Her two cousins were already in their tubes, which were lashed to a
fourth tube, in which the beer cooler was secured.
“Where are Sam and Sammy?” Claire asked.
“Bath, books, and bedtime,” Hannah said. “His turn.”
“Let’s set sail,” Claire said, as she untied her tube and pushed off from the dock.
“There be dragons,” Hannah said.
“Shouldn’t that be sea serpents?” Claire asked.
They drifted out to the middle of the pond.
“I wonder what normal people are doing right now?” Maggie asked.
“Normal’s overrated,” Hannah said. “I’d rather be odd.”
“Odd people have more fun,” Claire said. “Because they care less what everyone else thinks.”
“A funny thing happened today,” Maggie said. “Floyd said someone notified the health department that they got deathly ill from eating in my coffee bar yesterday.”
“What did they eat?” Hannah asked.
“The caller said it was chicken soup, but we haven’t had chicken soup for over a week.”
“Who’s Floyd?” Claire asked.
“Pine County health inspector,” Maggie said.
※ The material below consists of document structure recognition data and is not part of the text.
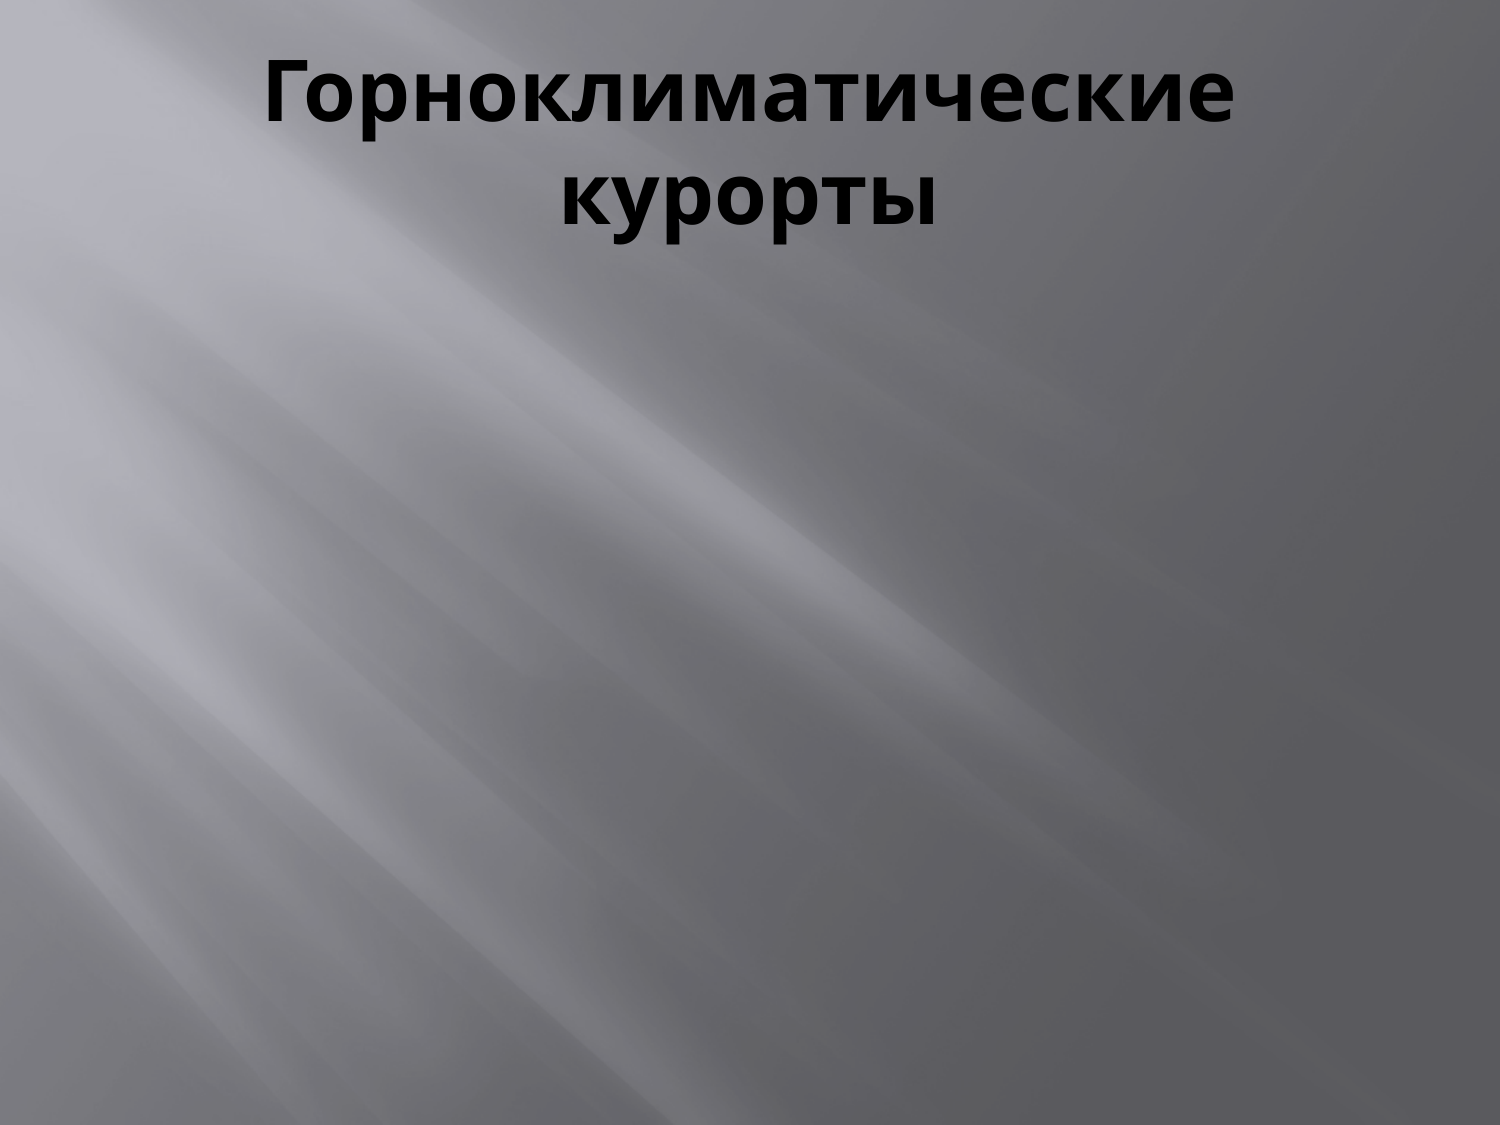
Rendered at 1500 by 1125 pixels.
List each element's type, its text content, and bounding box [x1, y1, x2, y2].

title Горноклиматические курорты [75, 45, 1425, 233]
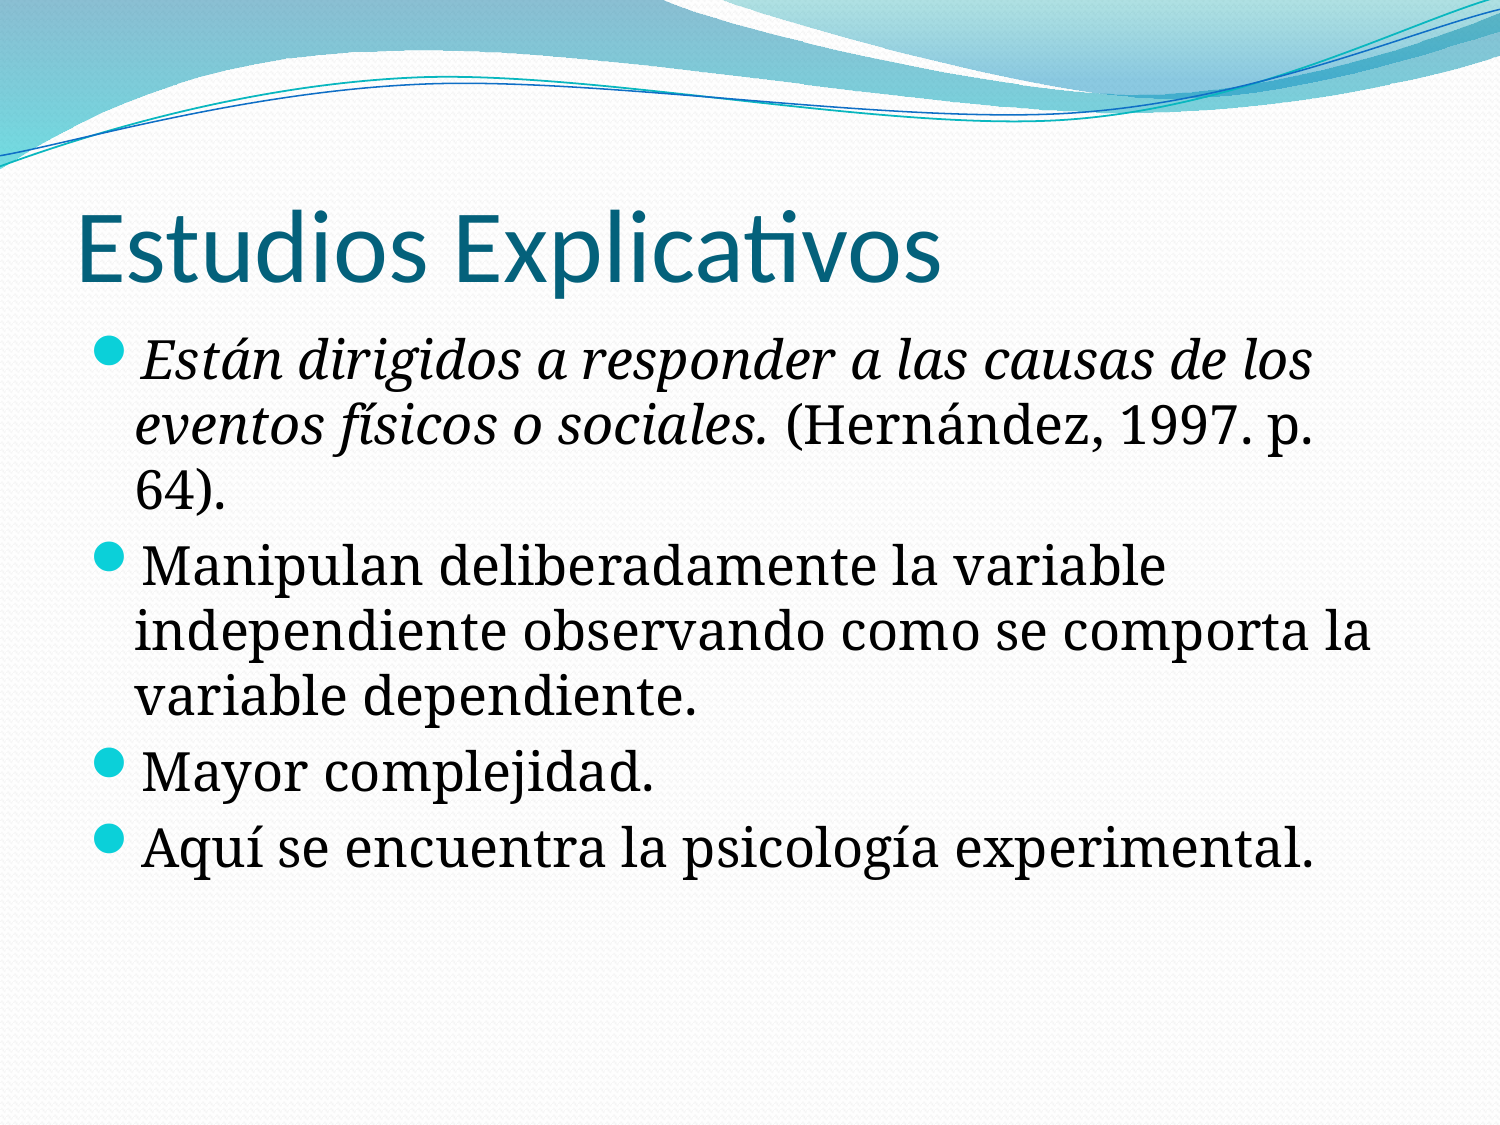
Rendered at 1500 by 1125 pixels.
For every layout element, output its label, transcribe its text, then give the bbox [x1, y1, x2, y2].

title Estudios Explicativos [75, 115, 1425, 303]
list Están dirigidos a responder a las causas de los eventos físicos o sociales. (Hernández, 1997. p. 64). Manipulan deliberadamente la variable independiente observando como se comporta la variable dependiente. Mayor complejidad. Aquí se encuentra la psicología experimental. [75, 317, 1425, 1038]
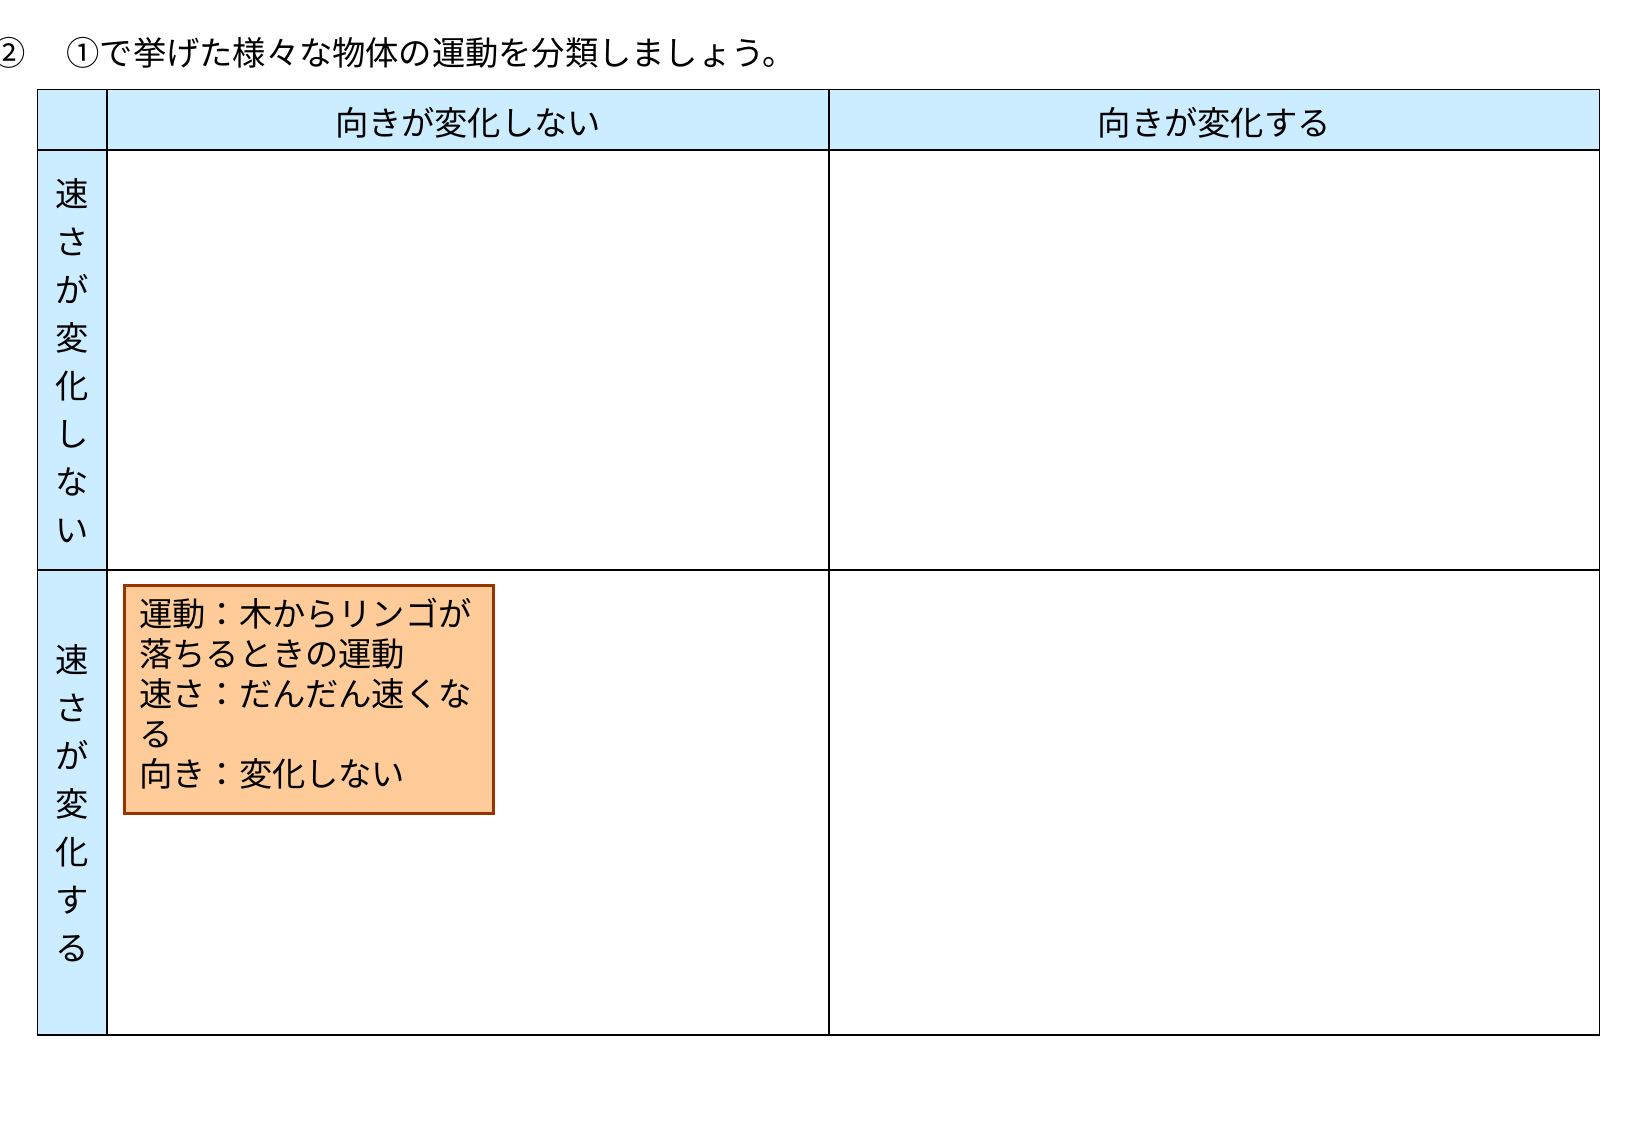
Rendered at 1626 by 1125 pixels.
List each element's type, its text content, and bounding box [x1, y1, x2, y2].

“That is weird,” Hannah said.
“The woman said she got deathly ill, had to go to the emergency room with food poisoning, and she wanted there to be a report made against the bookstore,” Maggie said. “Floyd checked at the emergency rooms of the closest hospitals but there were no food poisonings reported at any of them in the past twenty-four hours.”
“It’s Jillian,” Claire said.
She told them what Sophie had told her and what had happened with the attorney and her car.
“So, you’re rich, now, huh?” Hannah said. “Sammy wants his own Moonshine Slershy machine. Sam wants enough exercise equipment to serve the entire veteran population of the tristate area. I only want a tiny stately yacht for my pond. How about you, Maggie?”
“I want a new heating and air conditioning system for my building,” she said. “The one I have is almost twenty years old; probably won’t make it through this winter.”
“It’s not my money,” Claire said. “I’m just the head of a sort of committee that takes care of Eugene and his money. There’s me, Walter, the attorney, Gigi’s broker, and her CPA. I’m going to try to get Dr. Schweitzer on board, too.”